Introducing Execution-Based Finance (EBF): High Frequency Cash Flow
Yesterday, I emphasized the importance of being a genuine scholar—not merely an academic insulated from execution.
Today, that distinction comes into sharper focus.
Just an hour ago, I issued a series of short-term trades, each clearly timestamped, with defined entries, targets, and stops. These were not theoretical models—they were live, real-time decisions grounded in the same principles introduced below. The trades played out as structured, offering a practical demonstration of the Execution-Based Finance (EBF) framework in action.
What follows is the abstract that underpins this methodology.
It formalizes the shift away from long-term abstraction toward adaptive, real-time cash flow—using capital only when advantage exists.
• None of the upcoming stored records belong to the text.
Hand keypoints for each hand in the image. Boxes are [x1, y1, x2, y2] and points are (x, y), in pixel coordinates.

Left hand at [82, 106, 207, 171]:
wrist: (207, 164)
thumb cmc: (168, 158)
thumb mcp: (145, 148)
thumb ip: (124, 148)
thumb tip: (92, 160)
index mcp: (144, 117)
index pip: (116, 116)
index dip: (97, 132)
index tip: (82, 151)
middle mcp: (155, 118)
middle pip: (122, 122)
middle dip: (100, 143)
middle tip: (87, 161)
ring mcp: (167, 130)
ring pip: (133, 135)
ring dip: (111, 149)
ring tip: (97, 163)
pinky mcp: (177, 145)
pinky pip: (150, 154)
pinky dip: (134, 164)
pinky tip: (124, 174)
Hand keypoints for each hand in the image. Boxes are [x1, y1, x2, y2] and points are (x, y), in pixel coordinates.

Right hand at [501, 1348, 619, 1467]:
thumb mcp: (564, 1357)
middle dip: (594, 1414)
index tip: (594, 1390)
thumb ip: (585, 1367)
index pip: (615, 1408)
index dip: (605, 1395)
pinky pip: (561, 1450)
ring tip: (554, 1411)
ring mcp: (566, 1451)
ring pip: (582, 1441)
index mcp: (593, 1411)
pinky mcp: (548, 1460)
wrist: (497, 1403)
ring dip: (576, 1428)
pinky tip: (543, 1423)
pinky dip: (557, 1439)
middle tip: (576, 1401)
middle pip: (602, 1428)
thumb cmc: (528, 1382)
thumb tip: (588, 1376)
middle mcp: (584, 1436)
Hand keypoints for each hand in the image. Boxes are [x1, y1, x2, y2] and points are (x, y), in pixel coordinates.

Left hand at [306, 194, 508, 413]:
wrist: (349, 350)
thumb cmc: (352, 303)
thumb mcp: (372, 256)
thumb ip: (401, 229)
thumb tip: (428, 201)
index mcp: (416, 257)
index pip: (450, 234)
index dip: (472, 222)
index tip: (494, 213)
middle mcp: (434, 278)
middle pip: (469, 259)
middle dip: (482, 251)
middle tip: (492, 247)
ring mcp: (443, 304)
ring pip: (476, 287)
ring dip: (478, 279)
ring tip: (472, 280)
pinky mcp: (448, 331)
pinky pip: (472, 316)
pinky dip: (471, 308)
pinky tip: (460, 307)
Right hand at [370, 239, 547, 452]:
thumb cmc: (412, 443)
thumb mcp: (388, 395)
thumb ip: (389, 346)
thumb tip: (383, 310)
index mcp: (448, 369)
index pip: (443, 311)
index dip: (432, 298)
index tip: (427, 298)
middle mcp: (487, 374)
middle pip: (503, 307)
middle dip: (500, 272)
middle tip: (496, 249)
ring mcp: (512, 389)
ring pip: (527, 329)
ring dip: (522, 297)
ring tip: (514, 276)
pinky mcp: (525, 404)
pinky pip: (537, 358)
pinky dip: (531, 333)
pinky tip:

This isn’t just about theory. It's about control, precision, and outcome. It’s about returning finance to what it was always meant to be: executed.
Abstract
This paper introduces Execution-Based Finance (EBF), a novel framework that redefines market participation by prioritizing real-time cash flow extraction over traditional long-term capital appreciation. Departing from conventional asset management paradigms, EBF employs short-term, structurally advantaged market interactions executed with "rented" capital—funds exposed only during statistically validated windows. We propose the Cash Flow Return on Risk Rented (CRRR) as a benchmark metric, measuring performance as net cash flow relative to temporarily deployed capital. Through real-time executions in the S&P 500 futures market, we demonstrate EBF's ability to achieve consistent, high-efficiency returns with controlled risk. Contrasting EBF with traditional strategies—such as buy-and-hold, alpha-seeking funds, and high-frequency trading—this study challenges foundational assumptions about capital commitment, time, and risk in financial theory, offering a scalable model for adaptive market participation.
This methodology directly challenges the industry's reliance on disclaimers such as "past performance is not indicative of future results." Execution-Based Finance demonstrates that consistent, repeatable outcomes can be engineered through structurally bounded setups and strict capital exposure protocols. In EBF, past performance is not a coincidence—it is structural scaffolding.
Introducing Execution-Based Finance (EBF): A New Paradigm for Markets
I’m thrilled to share Execution-Based Finance (EBF), a framework I developed to prioritize real-time cash flow extraction over traditional long-term capital appreciation. EBF uses short-term, structurally advantaged market interactions with rented capital, measured by the Cash Flow Return on Risk Rented (CRRR) metric.
Introduction
Modern financial theory, anchored in portfolio optimization (Markowitz, 1952) and risk-adjusted return metrics like the Sharpe ratio (Sharpe, 1966), has traditionally emphasized long-term capital allocation to achieve wealth accumulation. However, the evolution of financial markets—marked by increased liquidity, technological advancements, and high-frequency data availability—has exposed limitations in these approaches, particularly their reliance on prolonged market exposure and static risk assumptions.
Execution-Based Finance (EBF) emerges as an alternative paradigm, shifting the focus from asset holding to real-time cash flow generation through precise, time-constrained market interactions. EBF operates on the principle that capital need not be committed long-term to generate returns. Instead, it is "rented" for brief periods—typically 30 seconds to several minutes—during which statistically validated structural setups offer a high-probability edge. This approach decouples return generation from market beta and economic cycles, prioritizing capital efficiency and risk control.
Central to EBF is the Cash Flow Return on Risk Rented (CRRR), a metric that evaluates performance based on cash flow extracted per unit of capital temporarily exposed. This paper formalizes the EBF framework, contrasts it with traditional strategies, and presents empirical evidence from real-time executions in the S&P 500 futures (ES) market. Our findings suggest that EBF offers a robust, adaptive model for market participation, challenging conventional notions of time, risk, and returnin financial theory.